A nice comic-dramatic build up to a cliffhanger…I may soon be starting a job at Wal-Mart (Keep me in your prayers if you're the praying type!), so I'll be pushing myself trying to get the rest of this out, plus plotting the long-neglected "Zenon Eyes: Eyes of Truth" and writing that, plus a few other projects, so keep watching!

Literary Easter Eggs:

The golem in the Talmud—I'm not sure about this passage as I've never actually read it, but a golem is, in Jewish legend, a kind of natural android made of river clay which is animated either by placing a copy of the Sh'ma, the basic Jewish prayer, into the mouth of the golem or by carving the Hebrew word for truth, emeth, into its forehead.

Oy vey iz dir—Yiddish: "Oh woe is you!"

Bulverism—this is a real word that C.S. Lewis invented, though I've forgotten where he first used it

Norman Rockwell Museum—A real and very beautiful museum in Stockbridge, MA, which I've been very fortunate to visit on a couple occasions.

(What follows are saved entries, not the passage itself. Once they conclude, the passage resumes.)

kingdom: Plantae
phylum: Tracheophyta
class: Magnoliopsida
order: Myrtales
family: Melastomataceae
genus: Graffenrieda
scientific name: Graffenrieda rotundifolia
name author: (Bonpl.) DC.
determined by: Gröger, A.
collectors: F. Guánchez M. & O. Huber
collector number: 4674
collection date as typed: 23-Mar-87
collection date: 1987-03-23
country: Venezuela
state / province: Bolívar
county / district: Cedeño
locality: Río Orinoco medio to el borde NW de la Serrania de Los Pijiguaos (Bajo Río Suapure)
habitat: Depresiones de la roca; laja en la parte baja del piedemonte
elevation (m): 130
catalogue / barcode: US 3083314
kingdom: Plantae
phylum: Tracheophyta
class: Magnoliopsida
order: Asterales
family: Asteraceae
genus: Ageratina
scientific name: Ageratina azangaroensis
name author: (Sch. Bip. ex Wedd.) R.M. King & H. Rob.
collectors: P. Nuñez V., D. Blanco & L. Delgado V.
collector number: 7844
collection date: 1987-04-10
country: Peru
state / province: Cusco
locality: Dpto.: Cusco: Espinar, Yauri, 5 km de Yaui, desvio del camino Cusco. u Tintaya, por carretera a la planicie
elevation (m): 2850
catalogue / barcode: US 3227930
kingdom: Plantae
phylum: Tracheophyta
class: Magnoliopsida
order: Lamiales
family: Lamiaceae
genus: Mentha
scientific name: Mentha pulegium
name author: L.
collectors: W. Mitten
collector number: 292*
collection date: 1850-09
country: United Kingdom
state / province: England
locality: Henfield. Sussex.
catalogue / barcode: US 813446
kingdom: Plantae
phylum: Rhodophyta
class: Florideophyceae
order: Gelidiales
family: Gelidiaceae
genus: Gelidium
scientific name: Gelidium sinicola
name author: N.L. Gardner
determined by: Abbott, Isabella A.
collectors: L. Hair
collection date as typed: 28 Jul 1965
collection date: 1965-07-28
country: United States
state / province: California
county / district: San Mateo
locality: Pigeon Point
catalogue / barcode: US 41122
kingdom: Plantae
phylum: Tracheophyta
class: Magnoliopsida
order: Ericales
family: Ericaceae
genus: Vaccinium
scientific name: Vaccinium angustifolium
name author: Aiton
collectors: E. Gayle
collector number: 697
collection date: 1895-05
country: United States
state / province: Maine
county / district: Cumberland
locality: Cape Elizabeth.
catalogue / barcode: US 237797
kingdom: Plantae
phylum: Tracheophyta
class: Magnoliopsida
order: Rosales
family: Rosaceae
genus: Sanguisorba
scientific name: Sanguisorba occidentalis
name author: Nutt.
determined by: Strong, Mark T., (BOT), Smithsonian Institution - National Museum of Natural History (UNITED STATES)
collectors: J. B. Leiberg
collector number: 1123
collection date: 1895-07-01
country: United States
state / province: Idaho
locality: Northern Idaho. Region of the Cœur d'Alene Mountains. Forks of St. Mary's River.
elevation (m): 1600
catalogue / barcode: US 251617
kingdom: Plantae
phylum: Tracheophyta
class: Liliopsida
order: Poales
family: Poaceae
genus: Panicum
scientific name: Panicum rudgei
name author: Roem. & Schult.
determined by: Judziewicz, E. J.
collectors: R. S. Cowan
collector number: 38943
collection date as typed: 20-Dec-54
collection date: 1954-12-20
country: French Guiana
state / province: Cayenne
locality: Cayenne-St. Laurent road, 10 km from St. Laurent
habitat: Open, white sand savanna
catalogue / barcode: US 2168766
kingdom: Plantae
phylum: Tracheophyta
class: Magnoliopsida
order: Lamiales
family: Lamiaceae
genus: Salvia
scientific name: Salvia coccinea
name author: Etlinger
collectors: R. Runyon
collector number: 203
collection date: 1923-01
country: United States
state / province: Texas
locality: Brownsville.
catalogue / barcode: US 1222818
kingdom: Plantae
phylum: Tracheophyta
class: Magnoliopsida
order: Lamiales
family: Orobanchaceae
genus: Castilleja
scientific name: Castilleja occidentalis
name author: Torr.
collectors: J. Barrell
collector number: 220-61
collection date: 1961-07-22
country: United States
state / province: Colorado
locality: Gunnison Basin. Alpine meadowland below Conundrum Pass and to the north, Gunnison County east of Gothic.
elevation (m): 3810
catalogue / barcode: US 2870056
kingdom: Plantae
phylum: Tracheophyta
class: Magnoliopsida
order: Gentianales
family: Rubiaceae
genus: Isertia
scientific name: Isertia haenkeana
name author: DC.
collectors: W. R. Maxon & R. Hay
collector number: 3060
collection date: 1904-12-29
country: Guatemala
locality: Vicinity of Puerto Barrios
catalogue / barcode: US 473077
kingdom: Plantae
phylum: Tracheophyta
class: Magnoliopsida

Steven Spielberg helped finance its construction, since Rockwell is one of his chief sources of inspiration.

Edible food wraps—I've heard talk that someone invented this and was testing it out.

"Over the teeth and over the gums…"—Swiped this wholesale from one of classic radio comedian Red Skelton's hysterical drunk routines.

The graveyard scene—I got the idea for this whole scene from the photograph on page 82 of the Hallmark Greetings gift book Kisses, which features a photo circa 1950 of a young farming couple cuddling on the grass in a English graveyard at night. But there's something a little too well groomed about the young swain, and he bears an eerie resemblance to Jude Law (I'm not making this up!)…and there's something a little plasticky about his whole look, just from the way the flash lights him up.

"Not from me the cold calm kiss…"—This is a modified version of the second stanza of Ella Wheeler Wilcox's poem "I Love You."

The door-slammer—My chief source of inspiration for this rowdy scene is James Thurber's classic story "The Night the Bed Fell" in his autobiography My Life and Hard Times.